Derzeit bearbeitet die Berliner Staatsanwaltschaft nach eigenen Angaben rund 900 Fälle von Straftaten im Zusammenhang mit den Corona-Hilfen. Darüber hinaus seien beim LKA etwa 1.700 weitere Verfahren anhängig, die bei ihr noch nicht erfasst seien, sagte eine Sprecherin. Der Gesamtschaden solle rund 9 Mio. Euro betragen.
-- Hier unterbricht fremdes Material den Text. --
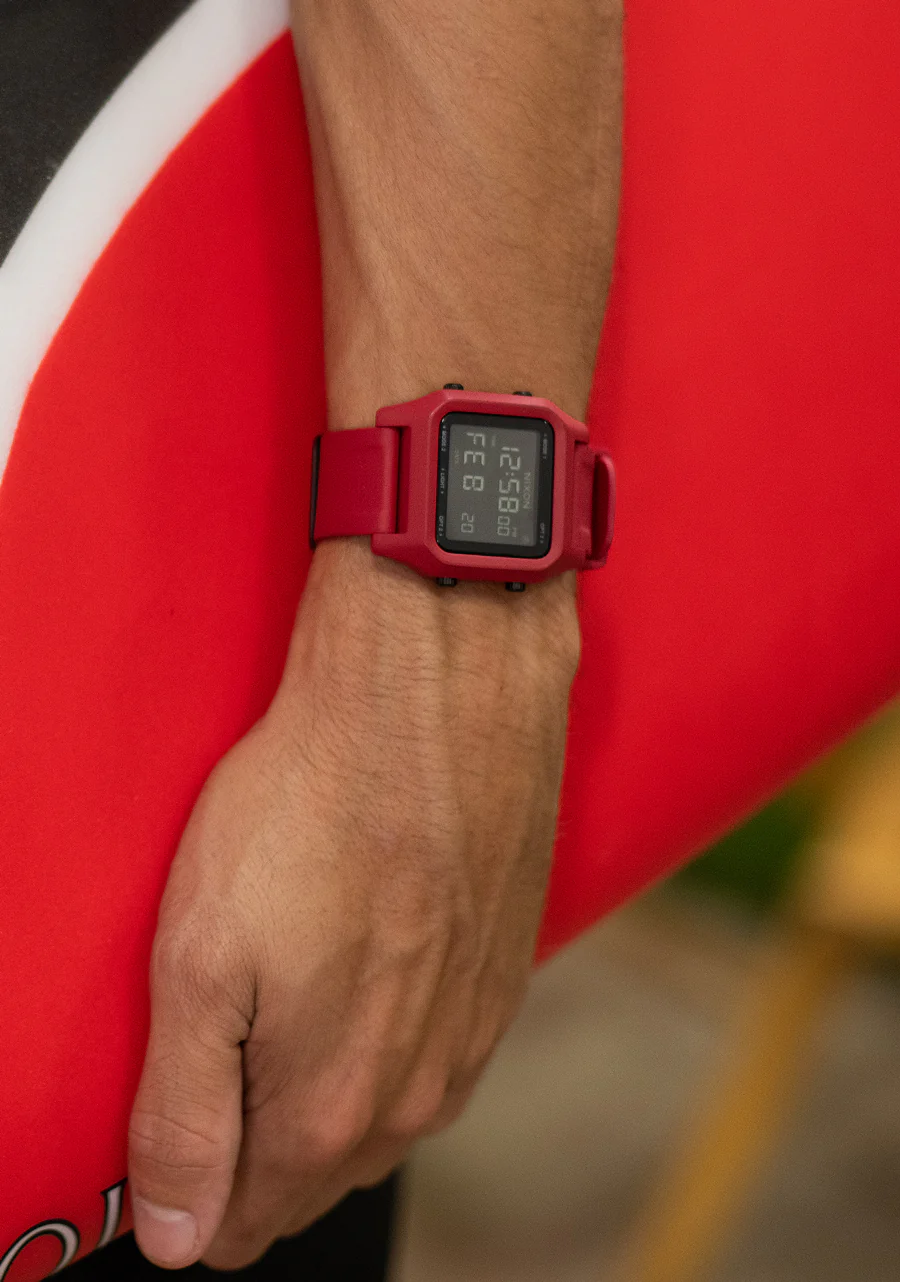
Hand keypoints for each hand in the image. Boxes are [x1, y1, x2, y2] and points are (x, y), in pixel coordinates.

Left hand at [127, 537, 579, 1269]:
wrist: (439, 697)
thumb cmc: (312, 807)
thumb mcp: (200, 962)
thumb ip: (183, 1118)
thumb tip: (177, 1238)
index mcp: (332, 1109)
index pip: (243, 1220)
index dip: (192, 1183)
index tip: (177, 1104)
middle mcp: (416, 1093)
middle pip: (312, 1170)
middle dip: (257, 1130)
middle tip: (225, 1022)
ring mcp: (471, 1033)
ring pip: (378, 1110)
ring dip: (329, 1074)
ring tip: (295, 979)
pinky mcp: (504, 971)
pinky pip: (434, 1045)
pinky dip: (391, 1024)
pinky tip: (368, 954)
Seit dem Sommer ermittelt die Staatsanwaltschaft zudem gegen die Spitze der landeseigenen Investitionsbank Berlin (IBB), über die die Soforthilfe beantragt und ausgezahlt wurde. Dabei geht es um den Verdacht der Untreue und Beihilfe zur Untreue. Auch politisch sorgt die laxe Auszahlpraxis in der Hauptstadt für Ärger – unter anderem in der Bundesregierung, die den Großteil des Geldes bereitgestellt hatte. Im Fokus stehen dabei Wirtschaftssenatorin Ramona Pop (Grüne) und Finanzsenator Matthias Kollatz (SPD), die auch im Verwaltungsrat der Förderbank sitzen. Wie im Sommer bekannt wurde, sollen beide Senatoren persönlich an der Erstellung des Antragsformulars der IBB für die Hilfen beteiligt gewesen sein und auf Vereinfachungen gedrungen haben.
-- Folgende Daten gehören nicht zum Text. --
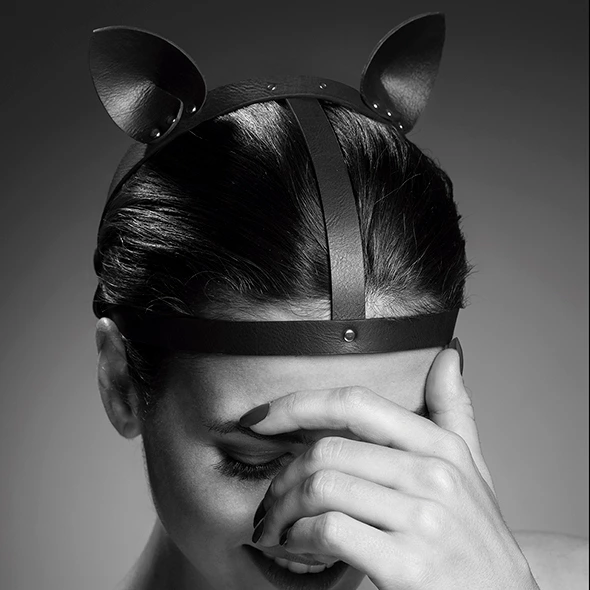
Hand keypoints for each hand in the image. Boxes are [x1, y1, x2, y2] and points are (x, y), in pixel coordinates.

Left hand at [245, 345, 539, 589]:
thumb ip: (454, 409)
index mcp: (440, 445)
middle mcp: (434, 474)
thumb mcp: (474, 470)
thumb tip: (448, 354)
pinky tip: (296, 544)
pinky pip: (329, 530)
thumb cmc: (478, 540)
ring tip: (278, 524)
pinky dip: (298, 537)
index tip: (261, 418)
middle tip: (272, 497)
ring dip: (285, 508)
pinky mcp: (408, 566)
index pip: (355, 403)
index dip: (298, 404)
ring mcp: (423, 519)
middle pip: (328, 450)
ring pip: (322, 487)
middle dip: (284, 474)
Andere Verfahren müssen zurückstehen

Auf Anfrage von Capital erklärte ein IBB-Sprecher, die Förderbank und die Senatsverwaltung hätten „in enger Abstimmung“ gestanden, um die Corona-Soforthilfeprogramme aufzusetzen. „Es gab einen Austausch mit der Senatsverwaltung zur Art und Weise der Antragstellung – so wie bei anderen Senatsprogrammen auch. Damit wurde sichergestellt, dass die Bewilligungspraxis den Beschlüssen des Senats und des Abgeordnetenhauses entspricht.“ Der IBB-Sprecher verwies darauf, dass die Förderbank vom Senat mit der Durchführung des Soforthilfeprogramms beauftragt worden sei. Ein „gesonderter Vorstandsbeschluss“ der Bank sei daher „nicht notwendig“ gewesen.
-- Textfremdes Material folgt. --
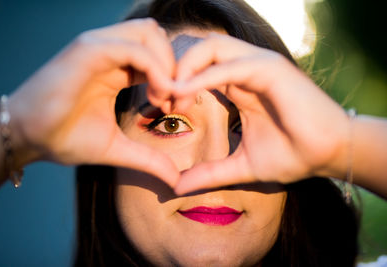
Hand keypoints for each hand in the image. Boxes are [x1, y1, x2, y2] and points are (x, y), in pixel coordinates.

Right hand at [8, 18, 178, 185]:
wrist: (30, 139)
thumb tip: (177, 182)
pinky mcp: (88, 51)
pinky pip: (134, 48)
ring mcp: (99, 47)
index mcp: (118, 69)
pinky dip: (155, 68)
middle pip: (157, 37)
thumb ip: (149, 159)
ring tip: (163, 97)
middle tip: (175, 100)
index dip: (176, 78)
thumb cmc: (67, 138)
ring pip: (150, 33)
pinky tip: (156, 95)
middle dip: (176, 66)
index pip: (158, 55)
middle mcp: (110, 52)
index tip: (177, 108)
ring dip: (166, 64)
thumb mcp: (118, 148)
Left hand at [173, 33, 350, 193]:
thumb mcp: (240, 166)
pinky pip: (229, 65)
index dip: (176, 84)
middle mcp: (246, 69)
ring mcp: (258, 65)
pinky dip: (204, 76)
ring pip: (212, 47)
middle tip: (162, 99)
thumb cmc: (291, 156)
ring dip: (186, 68)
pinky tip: (186, 93)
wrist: (328, 156)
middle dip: (175, 70)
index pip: (198, 69)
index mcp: (238, 86)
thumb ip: (209, 173)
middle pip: (200, 50)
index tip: (163, 109)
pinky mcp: (270, 69)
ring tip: (172, 96)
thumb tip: (176, 186)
Nach Angaben von Insidern soll nun auch die Sonderermittlungsgruppe bei der Staatsanwaltschaft auf eine Anregung aus dem Senat zurückgehen – möglicherweise, um den politischen Druck abzufedern. Dagegen betonte eine Sprecherin der Staatsanwaltschaft, bei der Einrichtung der Corona-Hilfen-Ermittlungsgruppe handele sich um eine „behördeninterne Entscheidung“. Auch eine Sprecherin von Wirtschaftssenatorin Pop betonte, die Staatsanwaltschaft treffe ihre Entscheidungen „selbstständig“. Intern führt die Abstellung der Staatsanwälte für die Corona-Zuschüsse in der Anklagebehörde jedoch zu Unmut. Wegen mangelnder Kapazitäten müssten andere Wirtschaftsverfahren zurückgestellt werden, heißt es in Ermittlerkreisen. Dies könne im Ergebnis dazu führen, dass manche Fälle von Wirtschaftskriminalität in Berlin verjährten.